Related goals include ongoing refinement of the processes needed to run PCORnet effectively and transform it into an independent network that takes full advantage of the unique partnerships and collaborations formed during Phase I. The work includes network efforts to develop and share new research tools, expand the standardized data resources, develop joint research proposals, respond to a range of queries from others with research ideas and funding, and conduct efficient clinical trials and large observational studies. PCORnet will attract research funding from multiple sources and share the research resources developed with the research community. You can read more about our Phase II goals here.

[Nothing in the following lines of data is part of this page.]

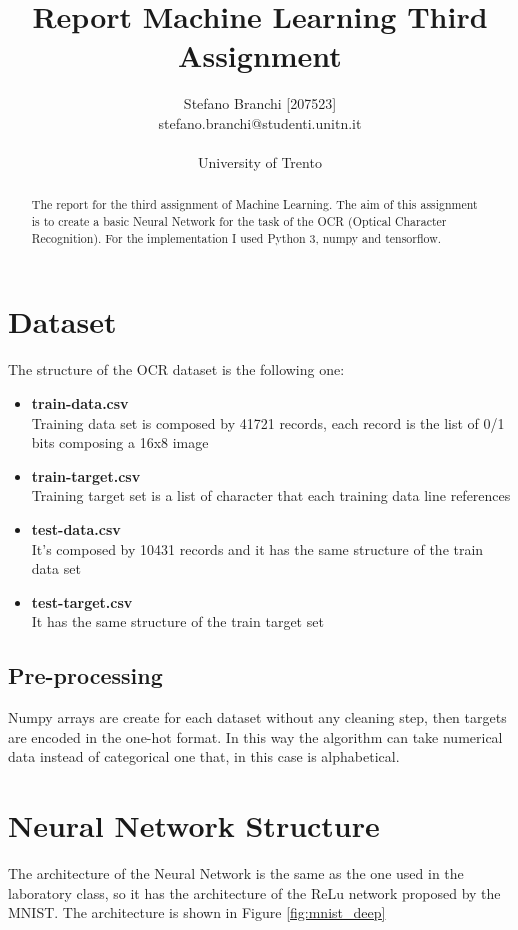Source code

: \documentclass{article}
\title{Report Machine Learning Third Assignment}
\author{Stefano Branchi [207523] \\ stefano.branchi@studenti.unitn.it \\\\ University of Trento}
\date{}
\begin{document}
\maketitle

\begin{abstract}
    The report for the third assignment of Machine Learning. The aim of this assignment is to create a basic Neural Network for the task of the OCR (Optical Character Recognition). For the implementation I used Python 3, numpy and tensorflow.
\end{abstract}

\section{Dataset}
The structure of the OCR dataset is the following one:
\begin{itemize}
  \item \textbf{train-data.csv}\\ Training data set is composed by 41721 records, each record is the list of 0/1 bits composing a 16x8 image
  \item \textbf{train-target.csv} \\ Training target set is a list of character that each training data line references
  \item \textbf{test-data.csv} \\ It's composed by 10431 records and it has the same structure of the train data set
  \item \textbf{test-target.csv} \\ It has the same structure of the train target set
\end{itemize}

\subsection{Pre-processing}
Numpy arrays are create for each dataset without any cleaning step, then targets are encoded in the one-hot format. In this way the algorithm can take numerical data instead of categorical one that, in this case is alphabetical.

\section{Neural Network Structure}
The architecture of the Neural Network is the same as the one used in the laboratory class, so it has the architecture of the ReLu network proposed by the MNIST. The architecture is shown in Figure \ref{fig:mnist_deep}
\end{document}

Facilitating progress toward meeting these new goals will be a new PCORnet governance structure, one that puts more day-to-day decision-making authority into the hands of CDRN and PPRN representatives rather than the Coordinating Center or PCORI staff. This new approach grew out of a commitment by PCORI and PCORnet leadership to apply the lessons learned as the network developed to making it work more effectively. You can find out more here.

From Concept to Reality

In a very short time, PCORnet has grown from a theory of how to improve patient-centered outcomes research and CER to a maturing enterprise that will provide a powerful national resource for faster, more efficient, and more patient-centered studies.

Already, PCORnet has led to the growth and expansion of many innovative research networks that have pioneered collaborations among clinical scientists, healthcare delivery systems, and patient organizations, which illustrate the network’s potential. The demonstration studies now under way will, we believe, further establish PCORnet’s capabilities and efficiencies.

We are confident that the national research community and research funders will see PCORnet as a vital resource worth using and investing in. More importantly, we believe the culture and practices PCORnet is building can offer a model of research integrated into care delivery and communities that others will adopt, leading to more efficient studies and more useful results from our national investments in improving health and health care.